2. What are the different types of RFID readers?
RFID readers do not have a typical, standardized design, but are available in different variants for a wide range of industries and applications. Accordingly, there are many ways to categorize them: Range, frequency, protocol types, power supply … but the all-important distinction is between stationary and mobile RFID readers.
In industrial applications, stationary readers are permanently placed at specific locations in a plant or factory to detect or identify goods. In access control applications, for example, they are mounted near a security door and grant workers access via their personal RFID transponder. In both cases, stationary RFID readers communicate directly with an external host system.

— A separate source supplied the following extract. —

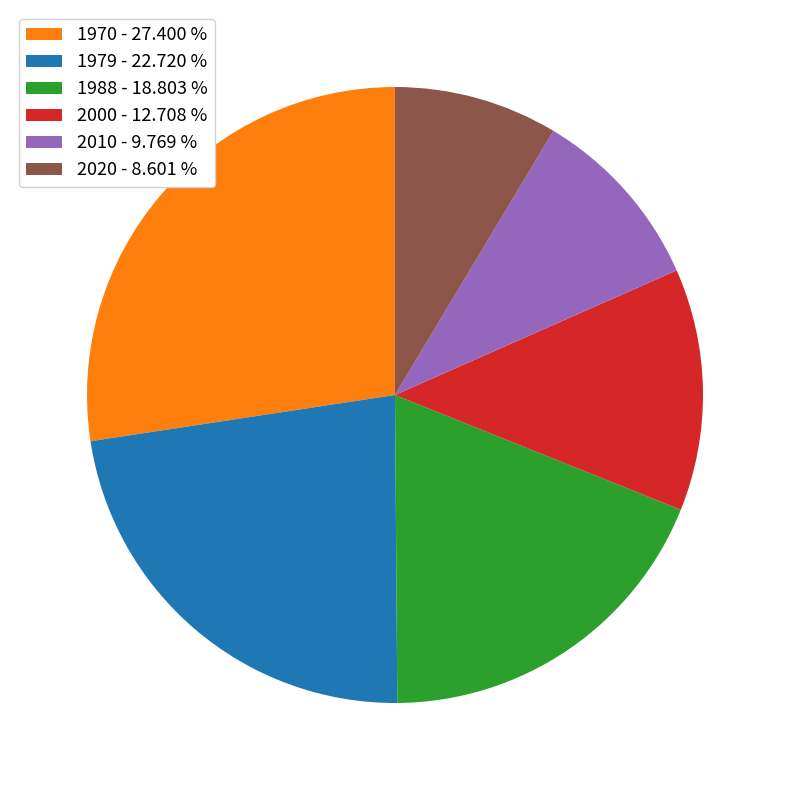

True or false: 2010 accounts for 10% of the total.

True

Mobile RFID readers (also known as “RFID handheld readers”) provide similar functionality, but are distinguished from stationary readers by having a more compact design similar to a cell phone and not requiring a permanent power connection. Data is temporarily stored on the handheld readers and only later transferred to a host system. This is done either via Wi-Fi or by plugging the handheld reader into a docking station. An RFID handheld reader of this type is particularly suitable, for example, for employees who have to quickly record goods on pallets in a delivery area.

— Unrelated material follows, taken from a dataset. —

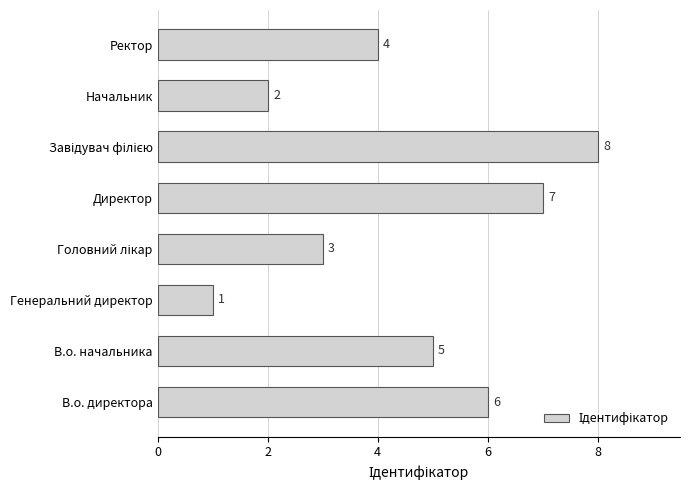

At which category does the chart reach its minimum across all series?

Генеральний директор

3. What is reader collision and how do you avoid it?
The term “reader collision” refers to the possible overlapping of the detection range of RFID readers installed in spatial proximity to each other. In particular, earlier generations of UHF read/write heads were affected by this. In the meantime, reader collision is no longer a real challenge: modern UHF read/write heads, such as those produced by Pepperl+Fuchs, are equipped with so-called frequency hopping or a “Dense Reader Mode”, which prevents UHF readers from influencing each other. Here, the readers use a specific frequency range within which they constantly change channels. Another and more “conservative” variant to avoid reader collision is the use of shielding.

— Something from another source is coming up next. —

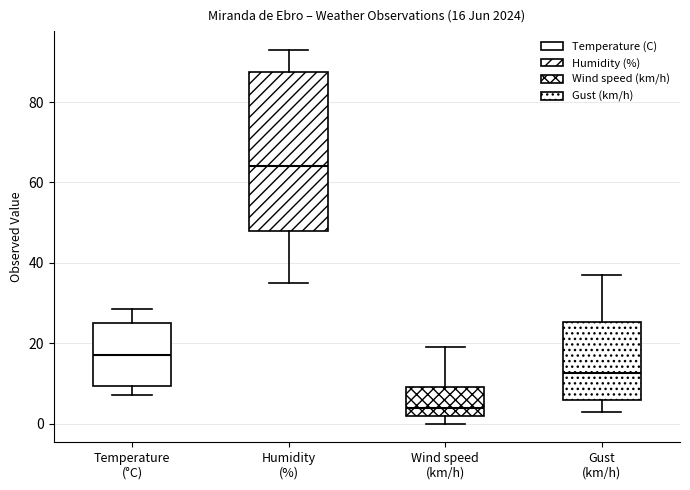

Which box's median line is the highest?

Humidity (%)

4. How does antenna polarization affect the performance of a UHF RFID reader?
The polarization of the radio waves emitted by a UHF RFID reader is crucial for the reliable identification of objects. In RFID, there are three main types of polarization: linear-vertical, linear-horizontal and circular polarization. In the case of linear-vertical and linear-horizontal polarization, the direction of the vector of the magnetic field component is constant. Other RFID readers use circular polarization, in which the electromagnetic field is emitted in a shape similar to a corkscrew. To achieve the maximum read range of a UHF system, the polarization of the reader must match the polarization of the transponder. Typically, RFID transponder antennas use linear polarization. In simple terms, linearly polarized antennas achieve a greater read range than circularly polarized antennas at identical amplification power (assuming correct alignment of the antennas). Conversely, circularly polarized antennas are better suited for reading transponders with deviating positioning.
The latest RFID readers, such as the F190 and F192 UHF RFID read/write heads from Pepperl+Fuchs, use different polarization types to ensure the most reliable identification. In applications where the transponder orientation is known or does not change, simple linear polarization is sufficient: the orientation of the antenna polarization is set to the RFID transponder, and the signal amplification and power consumption are controlled with pinpoint accuracy. However, if the position of the transponder is unknown or varies, these technically advanced UHF read/write heads can automatically switch between vertical and horizontal linear polarization. This guarantees reliable identification independent of the transponder orientation. This is particularly useful when detecting unsorted, loose goods of all kinds.
5. Which RFID reader is right for my application?
Choosing the right RFID reader for a particular application depends on several considerations. As mentioned previously, the antenna polarization of the reader is an important factor that has an impact in practice. In addition, other aspects are also relevant: Constrained installation space in plants and factories calls for RFID readers in extremely compact designs. What types of housings does an RFID equipment supplier offer? How durable and resistant is the RFID reader? Will it possibly even be used in hygienic areas or exposed to high temperatures? Is the identification solution to be rolled out on a global basis? In this case, it is advantageous if a supplier can offer a specific reader type in several versions for different frequency ranges.